Journalism has been defined as the process of disseminating news and information. Although originally, journalism must have been the purview of the town crier, journalism that is more recent was published in books, newspapers, and magazines, and letter broadcast on radio and television. The most modern forms of journalism take advantage of all technological forms of communication, including website publishing, email, and streaming channels. In tandem with technology, journalistic media has evolved as well. Photojournalists communicate through captured images. Today, those that report news and information about data and analysis are known as data journalists. One of their primary tools is data visualization.
How Data Journalism differs from Photojournalism
Text-based media relied on the descriptive capabilities of language to communicate environments and events. Adding photographic images to text opened a completely new channel of information. It added all the myriad levels of detail that would otherwise be difficult or unwieldy to convey through text. At that time, the adage “a picture is worth a thousand words” came into its own. However, in the information age, modern journalists had to devise a way to represent data in the same compelling manner as photographs represented people, places, and physical actions. Early pioneers of data journalism such as The Journal, did this by presenting data using representational pictures and diagrams.
Data Visualization Elements
Visualizations have to be simple in order to convey their information is a quick, concise manner. Designers use the different design parameters to present different dimensions of the data. In this way, the audience will see the visualization, and quickly understand the story told by the data. The design parameters include:
- Position – location of objects on the diagram. A change in height could represent a value change while a change in left-to-right position could represent a time difference.
- Shape – different shapes could represent different object. For instance, a round shape could indicate a person, while a square shape indicates a city location.
- Object Size – the size of the object can be varied to show intensity, for instance, a larger circle could represent a larger group of people.
- Connection Size – if groups of people are being related to cities, connector lines can show the relationship. A stronger relationship can be indicated by a bolder line.
- Color – color changes can represent a change in a parameter. For instance, a red circle could represent people in their teens, a yellow circle represent young adults, and so on. This is a difficult parameter as the color must work together artistically to keep the visual attractive.
- Labels – in general, labeling is avoided as it destroys the holistic view of the data if the viewer has to read each label entry. However, axis can be labeled to give spatial perspective, and a few key data points may be labeled.
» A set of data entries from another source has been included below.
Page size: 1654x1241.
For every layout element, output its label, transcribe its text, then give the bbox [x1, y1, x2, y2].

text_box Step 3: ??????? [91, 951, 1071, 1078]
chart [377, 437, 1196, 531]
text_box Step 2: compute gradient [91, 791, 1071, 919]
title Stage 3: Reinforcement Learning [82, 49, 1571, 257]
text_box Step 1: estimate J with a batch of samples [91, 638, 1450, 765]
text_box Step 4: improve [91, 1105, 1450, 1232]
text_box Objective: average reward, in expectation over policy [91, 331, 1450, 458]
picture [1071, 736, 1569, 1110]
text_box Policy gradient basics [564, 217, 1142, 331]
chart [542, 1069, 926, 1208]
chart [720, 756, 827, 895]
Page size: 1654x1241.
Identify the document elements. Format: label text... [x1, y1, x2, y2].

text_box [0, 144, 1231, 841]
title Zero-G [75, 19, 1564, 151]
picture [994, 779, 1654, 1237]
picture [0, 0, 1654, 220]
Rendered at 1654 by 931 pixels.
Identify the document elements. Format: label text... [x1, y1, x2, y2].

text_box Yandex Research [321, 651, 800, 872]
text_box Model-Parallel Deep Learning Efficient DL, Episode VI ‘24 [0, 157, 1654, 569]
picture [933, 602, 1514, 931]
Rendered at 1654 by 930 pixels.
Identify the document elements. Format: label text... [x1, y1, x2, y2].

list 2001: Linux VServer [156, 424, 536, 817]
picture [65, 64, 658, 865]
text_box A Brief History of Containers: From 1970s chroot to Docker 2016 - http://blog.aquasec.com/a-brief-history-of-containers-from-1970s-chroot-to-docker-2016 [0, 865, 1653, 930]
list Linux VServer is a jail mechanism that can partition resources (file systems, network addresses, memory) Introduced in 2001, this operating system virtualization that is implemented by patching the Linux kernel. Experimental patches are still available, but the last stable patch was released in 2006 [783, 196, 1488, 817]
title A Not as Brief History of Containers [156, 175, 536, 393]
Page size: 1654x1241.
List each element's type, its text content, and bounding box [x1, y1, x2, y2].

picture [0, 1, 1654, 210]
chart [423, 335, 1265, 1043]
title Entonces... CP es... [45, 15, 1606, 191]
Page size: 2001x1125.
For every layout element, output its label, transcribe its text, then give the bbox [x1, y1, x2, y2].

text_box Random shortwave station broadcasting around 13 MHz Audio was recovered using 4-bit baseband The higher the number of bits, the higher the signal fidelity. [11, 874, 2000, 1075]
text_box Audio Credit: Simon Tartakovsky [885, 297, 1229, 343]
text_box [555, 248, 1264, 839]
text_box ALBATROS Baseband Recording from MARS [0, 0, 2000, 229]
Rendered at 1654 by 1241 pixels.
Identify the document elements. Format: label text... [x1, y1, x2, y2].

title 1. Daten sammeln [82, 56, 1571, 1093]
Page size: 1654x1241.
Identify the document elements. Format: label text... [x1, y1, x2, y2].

An important constraint of combining these parameters is that they must not fight against each other, that is, a change in one parameter does not mask or overpower a change in another. It must also not be overly complex, in order to confuse the viewer. Finally, it must look good. If it is not aesthetically pleasing, the viewer will have difficult observing the visualization.
Melding the Worlds of Data Journalists and Designers
Effective visuals are generally the effort of a data journalist and a designer. The journalist investigates the data, analyzes the data to determine the story behind the data, and creates the first drafts for the completed visual to tell this story. The designer carries the rough drafts to completion by applying the design elements in a way to preserve aesthetics while presenting the graphics in a way that speaks to the natural cognitive processes of the viewers. These designers often take advantage of business intelligence (BI) software to automate the design process.
Data visualization continues to evolve as data journalists find newer, more effective ways to communicate the information behind abstract data to the public. In this way, they allow their subscribers to understand breakthroughs, events, and important business information contained in modern data sources.